======== Data shown ========

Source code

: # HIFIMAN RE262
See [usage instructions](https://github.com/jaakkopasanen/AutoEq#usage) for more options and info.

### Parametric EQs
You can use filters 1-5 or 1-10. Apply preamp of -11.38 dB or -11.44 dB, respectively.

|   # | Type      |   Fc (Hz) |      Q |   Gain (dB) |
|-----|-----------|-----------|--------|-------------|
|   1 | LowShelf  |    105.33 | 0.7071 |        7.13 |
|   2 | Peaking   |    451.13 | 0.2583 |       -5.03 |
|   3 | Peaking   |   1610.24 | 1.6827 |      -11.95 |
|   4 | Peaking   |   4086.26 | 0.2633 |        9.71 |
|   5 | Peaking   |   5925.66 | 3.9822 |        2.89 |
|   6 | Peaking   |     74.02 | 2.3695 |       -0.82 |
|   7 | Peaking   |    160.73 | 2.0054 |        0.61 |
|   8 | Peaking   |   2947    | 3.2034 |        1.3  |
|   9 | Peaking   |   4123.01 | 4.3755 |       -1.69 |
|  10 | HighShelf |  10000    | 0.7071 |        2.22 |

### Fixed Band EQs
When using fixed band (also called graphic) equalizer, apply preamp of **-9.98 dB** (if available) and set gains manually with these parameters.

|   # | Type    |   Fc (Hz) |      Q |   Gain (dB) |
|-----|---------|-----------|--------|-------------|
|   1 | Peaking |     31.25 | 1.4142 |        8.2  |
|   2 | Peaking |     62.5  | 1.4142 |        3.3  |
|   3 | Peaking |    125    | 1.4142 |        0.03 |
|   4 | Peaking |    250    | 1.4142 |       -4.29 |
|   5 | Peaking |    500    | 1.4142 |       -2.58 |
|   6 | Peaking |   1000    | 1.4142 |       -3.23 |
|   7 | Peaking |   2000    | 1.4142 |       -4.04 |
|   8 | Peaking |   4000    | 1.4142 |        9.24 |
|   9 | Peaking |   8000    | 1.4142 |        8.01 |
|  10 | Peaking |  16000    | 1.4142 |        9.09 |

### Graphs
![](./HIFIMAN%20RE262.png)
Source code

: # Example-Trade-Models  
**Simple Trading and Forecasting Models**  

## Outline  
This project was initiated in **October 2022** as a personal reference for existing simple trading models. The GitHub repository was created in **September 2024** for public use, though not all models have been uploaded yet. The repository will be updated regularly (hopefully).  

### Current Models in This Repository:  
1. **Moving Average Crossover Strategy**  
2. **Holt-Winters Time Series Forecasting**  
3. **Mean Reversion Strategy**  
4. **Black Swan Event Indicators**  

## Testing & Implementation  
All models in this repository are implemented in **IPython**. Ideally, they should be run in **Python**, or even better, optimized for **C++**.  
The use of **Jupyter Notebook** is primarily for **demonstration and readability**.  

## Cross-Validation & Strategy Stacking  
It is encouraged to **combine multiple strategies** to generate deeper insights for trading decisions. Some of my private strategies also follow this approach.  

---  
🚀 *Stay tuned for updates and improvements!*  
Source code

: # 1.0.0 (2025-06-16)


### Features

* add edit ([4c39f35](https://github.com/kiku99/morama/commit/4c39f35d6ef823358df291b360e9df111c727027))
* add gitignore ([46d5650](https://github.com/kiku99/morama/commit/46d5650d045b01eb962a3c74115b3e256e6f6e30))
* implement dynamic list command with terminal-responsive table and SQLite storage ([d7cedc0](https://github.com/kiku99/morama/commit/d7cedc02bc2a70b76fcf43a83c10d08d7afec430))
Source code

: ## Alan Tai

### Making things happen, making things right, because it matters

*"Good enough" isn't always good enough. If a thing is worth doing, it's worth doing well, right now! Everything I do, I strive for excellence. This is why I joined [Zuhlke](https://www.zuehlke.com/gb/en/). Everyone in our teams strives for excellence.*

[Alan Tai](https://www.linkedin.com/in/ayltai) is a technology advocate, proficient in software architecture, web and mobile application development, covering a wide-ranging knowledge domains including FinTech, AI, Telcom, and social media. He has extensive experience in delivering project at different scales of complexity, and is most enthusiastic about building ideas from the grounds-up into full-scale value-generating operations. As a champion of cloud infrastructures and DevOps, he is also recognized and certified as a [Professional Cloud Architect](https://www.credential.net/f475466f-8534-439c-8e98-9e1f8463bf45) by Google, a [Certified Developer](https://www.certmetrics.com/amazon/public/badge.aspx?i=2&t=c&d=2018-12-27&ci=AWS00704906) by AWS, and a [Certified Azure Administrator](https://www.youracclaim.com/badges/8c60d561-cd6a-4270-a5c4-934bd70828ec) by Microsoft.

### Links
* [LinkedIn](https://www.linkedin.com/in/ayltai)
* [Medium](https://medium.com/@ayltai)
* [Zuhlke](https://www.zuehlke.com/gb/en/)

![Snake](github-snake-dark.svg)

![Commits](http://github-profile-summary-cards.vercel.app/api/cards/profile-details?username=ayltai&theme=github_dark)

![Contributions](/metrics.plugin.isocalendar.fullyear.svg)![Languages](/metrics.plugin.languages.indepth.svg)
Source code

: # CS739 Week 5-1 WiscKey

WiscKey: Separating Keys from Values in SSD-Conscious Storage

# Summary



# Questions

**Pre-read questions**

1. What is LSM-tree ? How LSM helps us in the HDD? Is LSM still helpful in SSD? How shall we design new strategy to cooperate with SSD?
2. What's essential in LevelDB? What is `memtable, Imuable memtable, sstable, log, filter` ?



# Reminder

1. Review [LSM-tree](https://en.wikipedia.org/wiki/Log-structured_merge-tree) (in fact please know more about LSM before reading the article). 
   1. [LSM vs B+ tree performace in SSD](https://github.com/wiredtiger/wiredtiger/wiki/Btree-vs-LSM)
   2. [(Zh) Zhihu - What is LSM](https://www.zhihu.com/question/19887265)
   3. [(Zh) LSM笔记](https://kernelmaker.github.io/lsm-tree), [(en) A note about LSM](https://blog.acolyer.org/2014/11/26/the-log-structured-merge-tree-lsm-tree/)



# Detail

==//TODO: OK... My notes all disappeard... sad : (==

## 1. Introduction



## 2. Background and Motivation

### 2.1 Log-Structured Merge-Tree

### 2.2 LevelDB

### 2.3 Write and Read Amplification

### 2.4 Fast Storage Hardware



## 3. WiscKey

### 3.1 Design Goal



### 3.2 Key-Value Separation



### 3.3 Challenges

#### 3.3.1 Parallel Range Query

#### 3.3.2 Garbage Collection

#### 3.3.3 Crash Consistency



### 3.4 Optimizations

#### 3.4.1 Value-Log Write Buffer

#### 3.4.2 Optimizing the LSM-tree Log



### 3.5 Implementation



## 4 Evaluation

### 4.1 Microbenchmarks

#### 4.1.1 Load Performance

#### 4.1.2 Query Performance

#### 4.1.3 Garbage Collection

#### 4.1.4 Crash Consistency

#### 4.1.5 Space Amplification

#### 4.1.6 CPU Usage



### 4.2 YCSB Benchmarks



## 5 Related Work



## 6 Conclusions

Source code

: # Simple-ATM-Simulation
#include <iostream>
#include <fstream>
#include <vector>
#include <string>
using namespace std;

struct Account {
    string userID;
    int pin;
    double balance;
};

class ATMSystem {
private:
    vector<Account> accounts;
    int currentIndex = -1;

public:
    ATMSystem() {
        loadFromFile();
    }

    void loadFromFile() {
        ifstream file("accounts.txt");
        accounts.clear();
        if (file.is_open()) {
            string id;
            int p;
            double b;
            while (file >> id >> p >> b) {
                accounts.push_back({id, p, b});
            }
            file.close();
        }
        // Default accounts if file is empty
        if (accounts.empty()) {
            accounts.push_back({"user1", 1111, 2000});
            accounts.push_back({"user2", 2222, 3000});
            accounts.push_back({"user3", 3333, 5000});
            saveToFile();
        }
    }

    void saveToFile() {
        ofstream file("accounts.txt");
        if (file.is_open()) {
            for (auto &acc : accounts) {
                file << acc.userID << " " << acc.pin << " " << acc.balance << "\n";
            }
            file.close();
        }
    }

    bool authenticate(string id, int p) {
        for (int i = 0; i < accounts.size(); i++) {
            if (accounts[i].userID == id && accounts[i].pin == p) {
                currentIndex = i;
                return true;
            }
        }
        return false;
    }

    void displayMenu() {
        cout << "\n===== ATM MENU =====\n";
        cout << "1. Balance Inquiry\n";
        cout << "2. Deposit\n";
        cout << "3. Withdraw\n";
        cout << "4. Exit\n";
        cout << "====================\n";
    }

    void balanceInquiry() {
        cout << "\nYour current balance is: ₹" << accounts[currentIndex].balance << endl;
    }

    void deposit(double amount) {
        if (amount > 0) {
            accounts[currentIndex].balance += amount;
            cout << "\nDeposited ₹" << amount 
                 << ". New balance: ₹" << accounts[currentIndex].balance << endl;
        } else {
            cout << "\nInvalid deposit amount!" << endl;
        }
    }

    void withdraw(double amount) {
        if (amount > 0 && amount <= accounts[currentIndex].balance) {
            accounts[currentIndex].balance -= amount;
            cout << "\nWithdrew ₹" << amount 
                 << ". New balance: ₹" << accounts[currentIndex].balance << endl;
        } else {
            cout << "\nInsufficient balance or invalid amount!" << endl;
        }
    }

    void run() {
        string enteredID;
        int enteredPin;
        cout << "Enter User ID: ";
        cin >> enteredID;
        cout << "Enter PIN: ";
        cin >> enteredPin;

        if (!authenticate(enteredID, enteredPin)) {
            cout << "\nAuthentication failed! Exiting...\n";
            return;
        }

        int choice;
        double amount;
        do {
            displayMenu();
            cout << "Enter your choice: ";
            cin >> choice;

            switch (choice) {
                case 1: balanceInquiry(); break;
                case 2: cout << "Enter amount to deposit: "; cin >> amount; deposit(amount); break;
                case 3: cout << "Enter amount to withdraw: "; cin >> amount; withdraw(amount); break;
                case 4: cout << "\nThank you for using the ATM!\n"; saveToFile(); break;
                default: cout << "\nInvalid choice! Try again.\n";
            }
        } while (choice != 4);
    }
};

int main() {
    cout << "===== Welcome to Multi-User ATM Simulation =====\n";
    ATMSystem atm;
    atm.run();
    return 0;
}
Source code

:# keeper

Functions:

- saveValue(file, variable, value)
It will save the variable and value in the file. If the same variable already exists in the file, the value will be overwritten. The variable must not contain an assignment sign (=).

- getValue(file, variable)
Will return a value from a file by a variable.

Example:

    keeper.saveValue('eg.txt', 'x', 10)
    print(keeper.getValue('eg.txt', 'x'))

========

What to work on:
In restating the data, begin at its first line, reproduce each line word for word, and conclude with the line that contains "74.02 | 2.3695".

Worked solution:
Source code

: # HIFIMAN RE262
See [usage instructions](https://github.com/jaakkopasanen/AutoEq#usage) for more options and info.

### Parametric EQs
You can use filters 1-5 or 1-10. Apply preamp of -11.38 dB or -11.44 dB, respectively.

|   # | Type      |   Fc (Hz) |      Q |   Gain (dB) |
|-----|-----------|-----------|--------|-------------|
|   1 | LowShelf  |    105.33 | 0.7071 |        7.13 |
|   2 | Peaking   |    451.13 | 0.2583 |       -5.03 |
|   3 | Peaking   |   1610.24 | 1.6827 |      -11.95 |
|   4 | Peaking   |   4086.26 | 0.2633 |        9.71 |
|   5 | Peaking   |   5925.66 | 3.9822 |        2.89 |
|   6 | Peaking   |     74.02 | 2.3695 |       -0.82 |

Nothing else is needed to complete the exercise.